How many quarts in an ounce? Does a millimeter measure volume? Is that level? Where’s the lightswitch? Answer these questions and more with a combination of apps available for the iPhone, including Converter, Flashlight, RulerPhone and BubbleLevel. It’s like a toolkit in your phone (though I wouldn’t recommend trying to use it as a hammer).
The iPhone can be used as a universal remote control for almost any piece of modern electronic equipment. Open source projects like ngRC allow you to use your iPhone to control your Microsoft Windows XP or Vista Media Centers. The Intelliremote client for the iPhone also allows you to control Windows machines, though it works with a wider array of programs, like Winamp, iTunes and VLC. For the Mac purists out there, the standard Remote application released by Apple grants your iPhone control over iTunes on any computer on the same network. Great for parties. Freaky to the Amish.
Step aside XM, there’s a new (music) sheriff in town. Its name is iPhone, and it has dozens of music-listening options, ranging from Last.FM to Pandora and FlyCast, all which use different techniques to recommend music based on your particular taste. Oh and it’s free. It’s all free.
The iPhone has a smaller screen than e-book-specific hardware like the Kindle, but it also has some well-designed apps that make the reading experience just as enjoyable. The humble Stanza allows users to elegantly organize their e-book collection, and even to upload their own e-books in PDF form. Fictionwise, Inc’s eReader has less functionality, but a shorter learning curve as well, making it a good choice for your grandmother or near-sighted uncle to use on their iPhones.
Cancel your magazine subscriptions! Save that paper for napkins, because with an iPhone in hand, you have access to the Zinio Mobile Newsstand, which proudly displays its top-selling titles in their entirety free for iPhone users. Texterity is also participating in the free periodical push, making over 50 consumer and business magazines available for iPhone users through their interface.

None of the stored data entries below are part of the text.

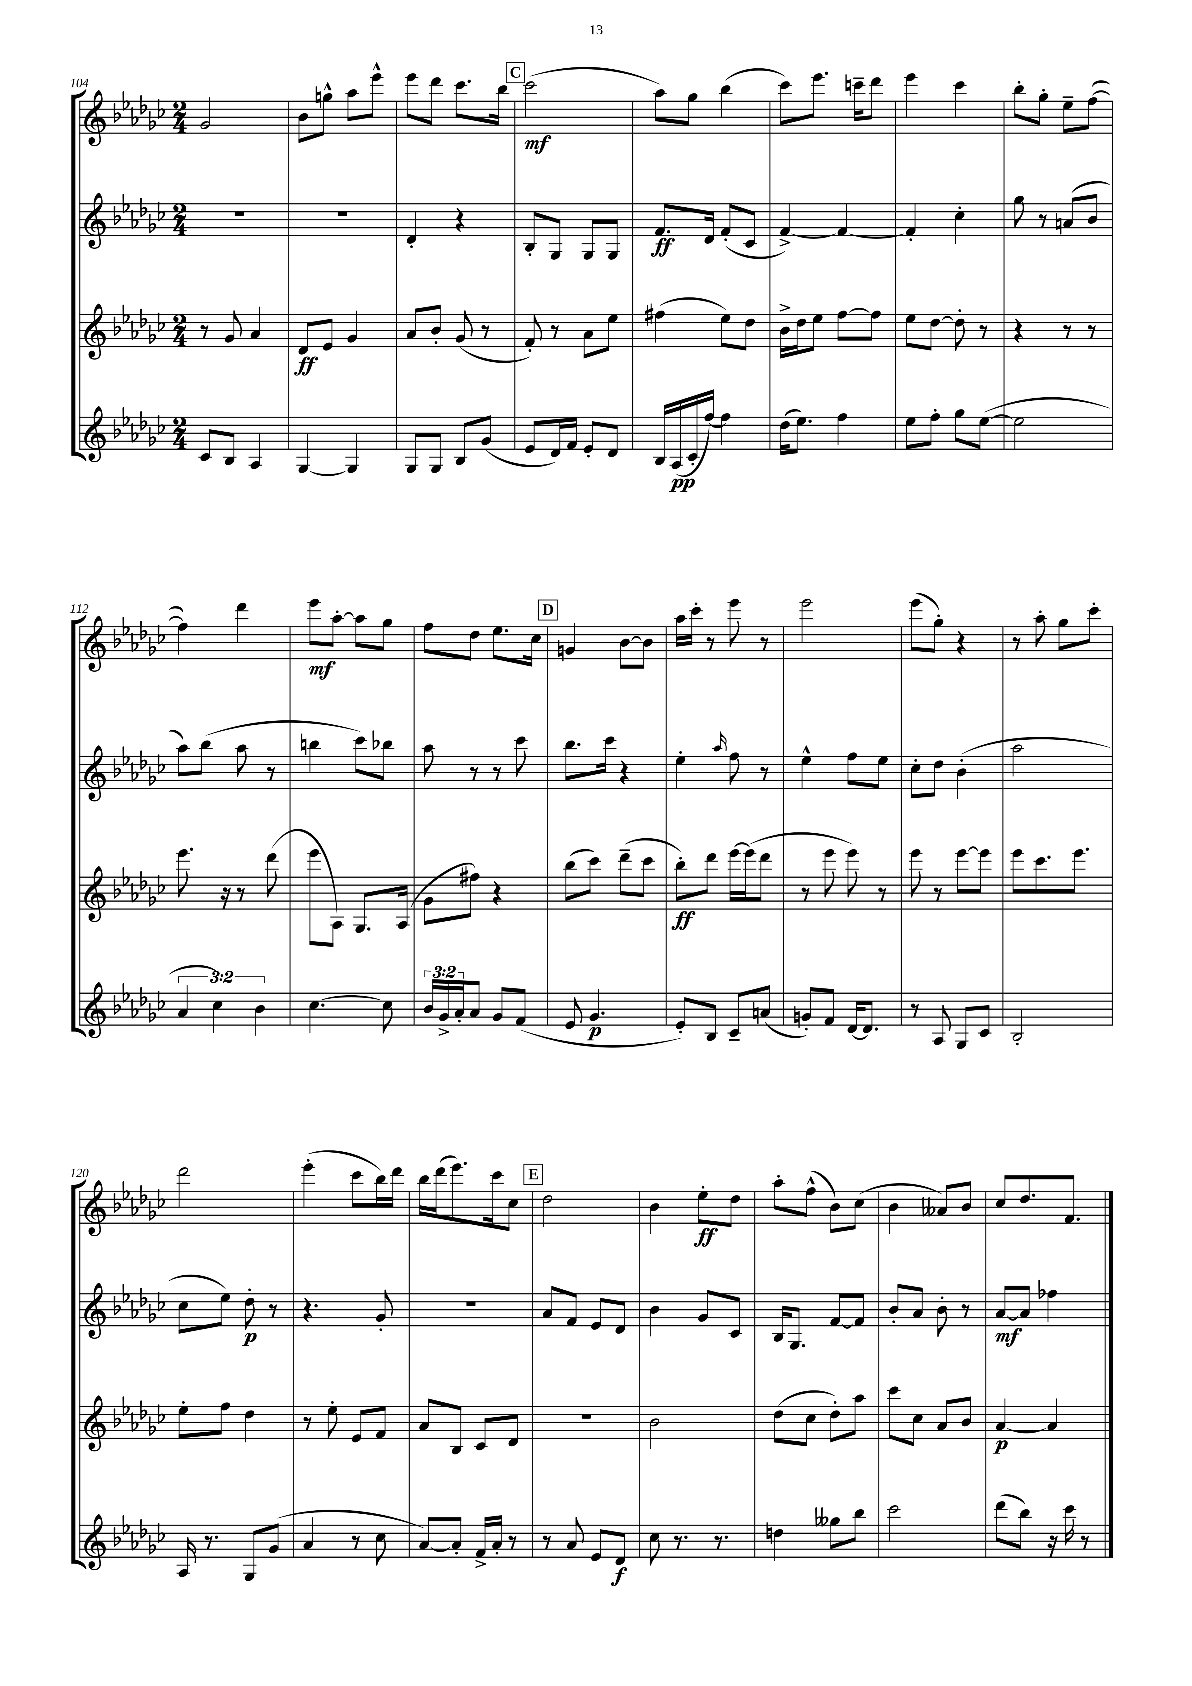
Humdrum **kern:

**kern	**kern	**kern	**kern
*staff4	*staff3	*staff2	*staff1
*clefG2	*clefG2	*clefG2	*clefG2
*k[b-e-a-d-g-c-]	*k[b-e-a-d-g-c-]	*k[b-e-a-d-g-c-]	*k[b-e-a-d-g-c-]
*M2/4	*M2/4	*M2/4	*M2/4
8c-/L	8r	2r	2g-/
8B-/J	8g-/	.	.
4A-/	4a-/	.	.
=	=	=	=
[4G-/	8d-/L	2r	8b-\L
.	8e-/J	.	8gg^^\J
4G-/]	4g-/	.	8aa-\L
.	.	.	8eee-^^\J
=	=	=	=
8G-/L	8a-/L	4d-'/	8eee-\L
8G-/J	8b-'/J	.	8ddd-\J
8B-/L	(8g-/	4r	8.ccc-\L
(8g-/J	8r	.	.
.	.	.	16bb-\Jk
=	=	=	=
8e-/L	8f'/)	8B-'/L	(2ccc-\
16d-/L)	8r	8G-/J	.
16f/JJ	.	.	.
8e-'/L	8a-\L	8G-/L	.
8d-/J	8ee-\J	8G-/J	.
=	=	=	=
16B-/LL	(4ff#\	8.f/L	8aa-\L)
(16A-/	.	.	.
16c-'/	.	.	8gg-\J
[16ff/JJ)	.	16d-/Jk	.
4ff\]	8ee-\L)	(8f'/L	(4bb-\
.	8dd-\J	8c-/J	.
=	=	=	=
(16dd-\LK	16b-^\LL	[4f^/)	8ccc-\L)
8.ee-\J)	16dd-\J	.	.
.	8ee-\J	.	8.eee-\J
4ff\	[8ff\L	4f/_	.
.	.	.	16ccc~\LK
.	8ff\]J	.	8ddd-\J
=	=	=	=
8ee-\L	8ee-\L	4f'/]	4eee-\
8ff'\J	[8dd-\J	.	.
8gg-\L	8dd-'\]	4cc-'\	4ccc-\
([8ee-\J	8r	.	.
=	=	=	=
2ee-\]	4r	8gg-\	8bb-'\L
.	.	8r	8gg-'\J
.	8r	(8a/L	8ee-~\L
.	8r	8b-/J	([8ff\J
=	=	=	=
6a-/	8.eee-\	8aa-\L)	4ff\])
.	.	(8bb-\J	.
6cc-\)	.	.	.
.	16r	.	.
.	8r	8aa-\	4ddd-\
6b-\	.	.	.
.	(8ddd-\	8r	.
=	=	=	=
[4.cc-\	8eee-\L	4bb\	8eee-\L
.	8A-\J)	.	[8aa-'\J
.	8.G-/L	8ccc-\L)	8aa-\]L
8cc-\]	.	8bb-\J	8gg-\J
.	(16A-/Jk	.	.
=	=	=	=
24b-/LL	8g-\L	8aa-\	8ff\L
24g-^/	.	.	.
24a-'/J	.	.	.
8a-/J	8ff#\J)	8r	8dd-\J
8g-/L	4r	8r	8.ee-\L
(8f/J	.	8ccc-\	.
.	.	.	16cc-\Jk
=	=	=	=
8e-/	(8bb-\L	8.bb-\L	4g/
4.g-/	8ccc-\J)	.	.
.	.	16ccc-\Jk	.
.	(8ddd-~\L	4r	[8b-\L
.	8ccc-\J	.	8b-\]J
=	=	=	=
8e-'/L)	8bb-'\L)	4ee-'\	16aa-\LL
.	.	.	16ccc-'\JJ
8B-/J	8ddd-\J	.	8r
.	.	16qqaa-/	.
8c-~/L	[16eee-\LL	8ff\	8eee-\
.	(16eee-\]J	.	.
(8a/J	8ddd-\J	8r	8r
=	=	=	=
8g'/L)	8r	4ee-^^\	2eee-\
8f/J	8eee-\	.	.
[16d-/LK	8eee-\)	8ff\L	.
8.d-/]J	.	.	.
.	8r	8ee-\J	.
=	=	=	=
8r	8eee-\	8cc-'\L	(8eee-\L
8A-/	8r	8dd-\J	8gg-'\J)
8G-/L	[8eee-\L	(4b-'\	4r
8c-/J	8eee-\]J	.	.
=	=	=	=
2B-'/	8eee-\L	2aa-\	8r
.	8.ccc-\	.	8aa-'\
.	.	.	8gg-\L
.	8.eee-\J	.	.
.	.	.	8ccc-'\J
=	=	=	=
16A-/	8ee-'\L	8cc-\L	2ddd-\
8.r	.	.	.
.	8ff\J	8ee-\J)	.
8G-/L	4dd-\	8dd-'\	.
(8g-/J	.	8r	.
=	=	=	=
4a-/	8r	4.r	(4eee-'\
.	8ee-'\	.	.
8r	8e-/L	.	8ccc-\L
8cc-\	8f/J	8g-'/	16bb-\L)
.	.	.	16ddd-\JJ
=	=	=	=
[8a-/L)	8a-/L	2r	16bb-\LL
.	.	.	(16ddd-\J
8a-'/]J	8B-/J	.	8.eee-\)
16f^/LL	8c-/L	.	.
16a-'/JJ	.	.	16ccc-\k
8r	8d-/J	.	8cc-\J
=	=	=	=
8r	2r	8a-/L	2dd-\
8a-/	.	8f/J	.
8e-/L	.	8e-/L	.
8d-/J	.	8d-/J	.
=	=	=	=
8cc-\	2b-\	4b-\	4b-\
8.r	.	.	.
.	.	8g-/L	8ee-'\L
8.r	.	.	.
.	.	8c-/J	8dd-\J
=	=	=	=
4dd\	(8dd-\L	16B-/LK	8aa-'\L
.	.	8.G-/J	.
.	8cc-\J	.	(8ff^^\J
8gg--\L	8dd-'\L)	[8f/L	8b-\L)
8bb-\J	8aa-\J	8f/]J	(8cc-\J
=	=	=	=
2ccc-\	8ccc-\L	8b-'/L	4b-\
.	8cc-\J	8a-/J	.
.	8a-/L	8b-'\	8a--/L)
.	8b-/J	8r	8b-/J
=	=	=	=
(8ddd-\L	[4a-/	[8a-/L	8cc-/L
8bb-\J)	.	8a-/]J	8.dd-/
16r	4a-/]	4ff-\	.
16ccc-\	.	.	8.f/J
8r	.	.	.
==	==	==	==
*-	*-	*-	*-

Reading the New York Times on an iPhone is a snap with the NYTimes app. Streaming the most up-to-date news is just a button-tap away. Check out the Australian News and Russian News apps as well, for a taste of what they’re reading overseas. Ever without apps, more and more local newspapers are optimizing their websites for iPhone viewing. Those who don’t are generally still legible, too, so the Backwoods Technology Hater Gazette might even be available for online consumption with the iPhone.

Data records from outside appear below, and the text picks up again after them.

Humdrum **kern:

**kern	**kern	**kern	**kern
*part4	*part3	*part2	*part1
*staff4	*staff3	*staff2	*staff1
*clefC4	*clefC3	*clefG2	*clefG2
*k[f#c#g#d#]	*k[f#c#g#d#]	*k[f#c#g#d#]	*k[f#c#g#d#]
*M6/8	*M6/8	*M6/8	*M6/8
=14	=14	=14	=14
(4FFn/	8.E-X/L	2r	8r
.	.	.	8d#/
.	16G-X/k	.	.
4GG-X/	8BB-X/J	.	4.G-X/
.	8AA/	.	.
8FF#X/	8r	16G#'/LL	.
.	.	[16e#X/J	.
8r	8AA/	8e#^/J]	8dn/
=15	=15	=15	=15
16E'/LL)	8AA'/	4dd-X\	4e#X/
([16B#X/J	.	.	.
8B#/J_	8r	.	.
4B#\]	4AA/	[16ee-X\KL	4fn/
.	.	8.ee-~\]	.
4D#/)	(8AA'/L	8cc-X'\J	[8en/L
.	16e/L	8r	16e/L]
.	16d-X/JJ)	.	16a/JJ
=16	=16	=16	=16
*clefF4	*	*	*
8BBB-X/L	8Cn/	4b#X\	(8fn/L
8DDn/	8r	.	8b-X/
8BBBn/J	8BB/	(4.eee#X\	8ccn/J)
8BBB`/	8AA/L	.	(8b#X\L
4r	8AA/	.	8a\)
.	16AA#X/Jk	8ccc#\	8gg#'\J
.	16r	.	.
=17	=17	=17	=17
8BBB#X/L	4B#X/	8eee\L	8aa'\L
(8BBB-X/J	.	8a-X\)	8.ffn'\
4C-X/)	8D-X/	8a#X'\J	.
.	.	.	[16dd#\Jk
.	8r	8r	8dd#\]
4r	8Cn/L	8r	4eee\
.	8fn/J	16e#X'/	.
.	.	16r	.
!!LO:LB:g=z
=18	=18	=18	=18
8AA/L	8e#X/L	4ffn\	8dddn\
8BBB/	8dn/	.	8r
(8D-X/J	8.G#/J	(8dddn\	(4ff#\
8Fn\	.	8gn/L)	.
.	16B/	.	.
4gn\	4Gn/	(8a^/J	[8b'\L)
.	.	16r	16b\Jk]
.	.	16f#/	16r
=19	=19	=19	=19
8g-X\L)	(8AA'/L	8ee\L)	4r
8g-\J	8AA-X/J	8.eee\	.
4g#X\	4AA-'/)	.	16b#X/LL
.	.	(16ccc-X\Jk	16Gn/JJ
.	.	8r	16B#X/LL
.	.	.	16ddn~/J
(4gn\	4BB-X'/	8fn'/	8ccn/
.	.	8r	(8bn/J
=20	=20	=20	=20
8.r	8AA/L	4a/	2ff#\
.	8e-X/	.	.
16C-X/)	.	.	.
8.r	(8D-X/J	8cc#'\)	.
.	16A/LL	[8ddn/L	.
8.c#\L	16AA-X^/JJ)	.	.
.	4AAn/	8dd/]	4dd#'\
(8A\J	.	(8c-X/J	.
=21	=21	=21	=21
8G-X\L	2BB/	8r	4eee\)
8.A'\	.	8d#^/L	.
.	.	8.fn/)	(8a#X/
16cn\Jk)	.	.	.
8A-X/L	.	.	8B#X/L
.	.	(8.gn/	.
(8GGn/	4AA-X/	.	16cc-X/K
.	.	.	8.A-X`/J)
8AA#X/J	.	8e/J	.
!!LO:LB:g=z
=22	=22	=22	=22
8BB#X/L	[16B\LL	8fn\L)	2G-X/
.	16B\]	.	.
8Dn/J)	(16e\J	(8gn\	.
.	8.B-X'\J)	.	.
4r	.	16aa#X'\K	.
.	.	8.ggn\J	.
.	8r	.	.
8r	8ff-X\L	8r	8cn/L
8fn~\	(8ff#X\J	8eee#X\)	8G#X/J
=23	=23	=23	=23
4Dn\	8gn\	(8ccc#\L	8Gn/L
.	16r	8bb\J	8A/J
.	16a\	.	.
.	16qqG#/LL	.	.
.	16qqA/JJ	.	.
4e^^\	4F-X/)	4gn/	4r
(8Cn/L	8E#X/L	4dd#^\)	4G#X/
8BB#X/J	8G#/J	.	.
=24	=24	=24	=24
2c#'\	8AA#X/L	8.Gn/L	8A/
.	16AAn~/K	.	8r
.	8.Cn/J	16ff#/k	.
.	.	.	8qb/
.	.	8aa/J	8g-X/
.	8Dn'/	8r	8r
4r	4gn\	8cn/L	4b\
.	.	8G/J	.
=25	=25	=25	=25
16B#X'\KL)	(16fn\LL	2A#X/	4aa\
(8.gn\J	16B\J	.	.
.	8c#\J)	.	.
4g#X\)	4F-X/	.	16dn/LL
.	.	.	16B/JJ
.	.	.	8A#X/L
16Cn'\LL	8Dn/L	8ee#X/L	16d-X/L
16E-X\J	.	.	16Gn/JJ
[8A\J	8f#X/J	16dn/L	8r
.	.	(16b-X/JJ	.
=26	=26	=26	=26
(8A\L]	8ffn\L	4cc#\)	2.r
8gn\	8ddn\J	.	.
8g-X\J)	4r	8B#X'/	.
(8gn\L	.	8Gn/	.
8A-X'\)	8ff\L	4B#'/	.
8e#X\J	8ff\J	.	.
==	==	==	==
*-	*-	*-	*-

What gadgets do you use to replace a handful of other gadgets? Let me know below!
Update: April 22, 2016
Okay, so this is great. It looks like the iPhone that I owned at this time I wrote this post was the iPhone 3G, which, you’ll note, is a bit of a Newton compared to today’s models.
I want to make that clear, because it kind of puts the above post in perspective.
Can we talk about the 1.3 megapixel camera? Or the 480×320 resolution? And that it’s a lovely replacement for your portable DVD player! I’m pretty sure this must have been pre-App Store, as well, based on the number of links to independent develop sites for those apps.
But moving past the geek-worthy time capsule that this post turned out to be, I want to note that this marks a moment that I’ve returned to several times over the years in which I flurried between bigger-picture philosophical musings and highly practical how-to style posts. I ended up refocusing on the former eventually, and I tend to relegate the latter elsewhere, but you’ll see a lot of this, particularly early on, before I knew exactly what I wanted this blog to be.